TRUE TERNARY REFACTOR 15

Date: 2026-05-20

Goal

Fix the two regressions reported after the platform restructure:

model capacity had fallen back to about 1.9B instead of the 3B target
training was hitting OOM from fp16/fp32 state leaking into ternary paths

Changes

1. Restored the 3B target shape

arbitor/config.py now restores the large VQ targets while keeping the motif width small enough to stay near 3B:

CODEBOOK_DIM = 64
SHARED_VQ_SIZE = 10_000_000
KGVQ_CODEBOOK_SIZE = 5_000_000
KGVQ_CODEBOOK_DIM = 64

A no-allocation constructor trace of the assembled default model reports:

dummy logical ternary total: 3,011,944,672

This keeps the requested 10M shared VQ and 5M KG VQ without the accidental 1024-wide VQ explosion.

2. Removed MoEGraph fp16 edge EMA

MoEGraph no longer allocates dense codebook_size * 10 graph edges for large VQ graphs and no longer registers edge_ema as float16.

Large graphs now use bounded active edge state:

active_edge_src: int32
active_edge_dst: int32
active_edge_attr: int8 ternary edge sign
active_edge_score: int8 residual score
edge_index: empty compatibility buffer for large active mode

Small graph tests still use dense edges, but the score path is now int8 edge_score, not fp16 EMA.

3. Removed float KG VQ buffers

The old KGVQCodebook kept float32 embed and embed_avg buffers.

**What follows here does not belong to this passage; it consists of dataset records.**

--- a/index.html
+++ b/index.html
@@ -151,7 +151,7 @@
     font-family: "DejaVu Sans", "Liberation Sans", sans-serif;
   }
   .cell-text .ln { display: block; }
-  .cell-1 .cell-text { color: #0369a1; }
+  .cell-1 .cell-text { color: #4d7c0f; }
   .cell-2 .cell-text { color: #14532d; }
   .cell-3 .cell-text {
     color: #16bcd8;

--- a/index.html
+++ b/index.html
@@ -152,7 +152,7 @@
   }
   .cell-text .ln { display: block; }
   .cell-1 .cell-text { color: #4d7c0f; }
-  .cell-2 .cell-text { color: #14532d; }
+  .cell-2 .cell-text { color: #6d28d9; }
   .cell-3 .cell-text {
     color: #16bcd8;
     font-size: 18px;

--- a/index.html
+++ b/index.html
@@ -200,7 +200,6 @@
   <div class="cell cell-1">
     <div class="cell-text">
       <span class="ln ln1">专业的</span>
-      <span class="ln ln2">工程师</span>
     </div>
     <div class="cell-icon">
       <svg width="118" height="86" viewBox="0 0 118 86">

It is now a compatibility wrapper around TernaryVQCodebook, so the KG/composite VQ uses packed ternary rows, int8 scales, int8 accumulators, and int16 usage counts.

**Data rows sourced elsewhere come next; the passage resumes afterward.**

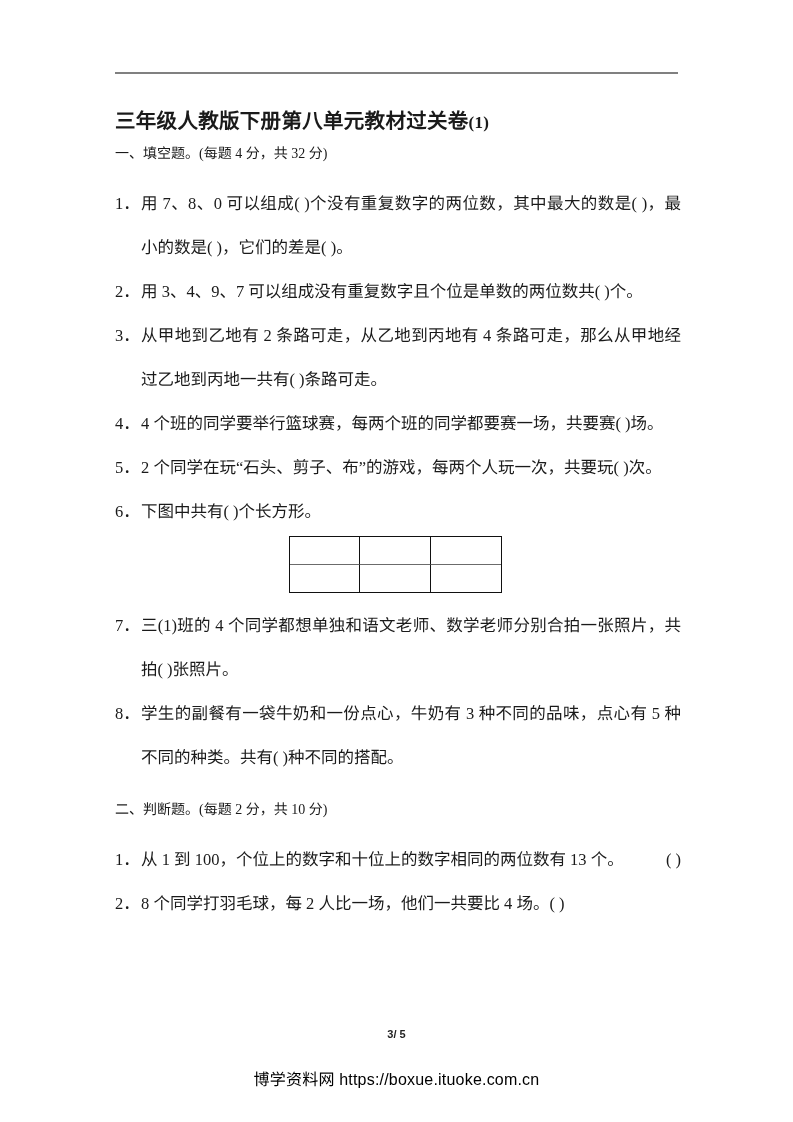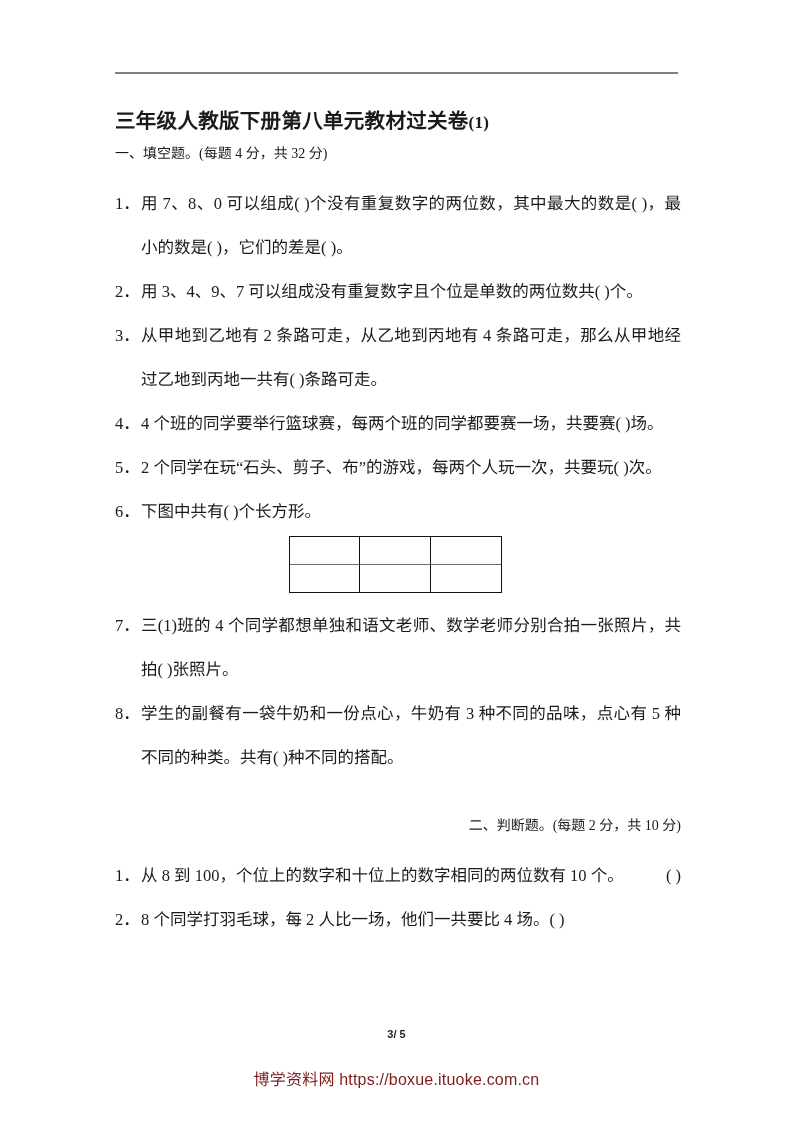--- a/index.html
+++ b/index.html
@@ -208,7 +208,7 @@
       <span class="body">学生的副餐有一袋牛奶和一份点心，牛奶有 3 种不同的品味，点心有 5 种不同的种类。共有(        )种不同的搭配。</span>
     </div>
 
-    <p class="section-head" style="margin-top:32px;text-align:right;">二、判断题。(每题 2 分，共 10 分)</p>
+    <p class="section-head" style="margin-top:16px;">二、判断题。(每题 2 分，共 10 分)</p>
 
     <div class="q justify">
       <span class="num">1．</span>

4. Large VQ initialization is now packed-first

TernaryEmbeddingTable now detects million-entry tables and initializes directly into:

packed uint8 trits
int8 E
int8 E_accum
int8 T_accum

This avoids building temporary multi-GB float tensors for the 10M shared VQ and 5M KG VQ.

5. Removed persistent fp32 Triton training hooks

The Triton ternary backward path now stores _hook_grad_T_sign as int8 instead of keeping _hook_grad_2d and _hook_x_2d fp32 activation/gradient views on each ternary module after backward.

The direct fp32 hook fallback remains only for non-Triton compatibility paths, and the tests now assert that the CUDA Triton path does not retain fp32 grad/x hooks.

6. Ternary MoE centroids

MoEGraph routing centroids are now a TernaryEmbeddingTable instead of a float nn.Parameter.

Validation

Passed:

python -m compileall -q arbitor training testing
python -m pytest -q testing/kg/test_kg_edges.py testing/kg/test_composite_head.py testing/test_gradient_capture.py testing/test_tilelang_training.py
python -m pytest -q testing/test_tscale.py::test_cuda_triton_tscale_path
python -m pytest -q --import-mode=importlib testing/model/test_tscale.py::test_cuda_triton_tscale_path

Additional targeted checks passed:

large active MoEGraph with codebook_size=10_000_000 has edge_index.shape == (2, 0) and no float edge buffers
1M-entry TernaryVQCodebook has no float buffers and trains through sparse forward/backward/update
small active MoEGraph forward/backward remains finite with ternary centroids

Remaining Risk

The kernels still use fp32 accumulators internally for numeric accumulation and losses still produce floating scalar loss values. This pass removes persistent fp16/fp32 ternary state and retained fp32 training hooks, which were the memory leak/OOM concern. A fully integer activation/loss path would be a separate kernel-level redesign.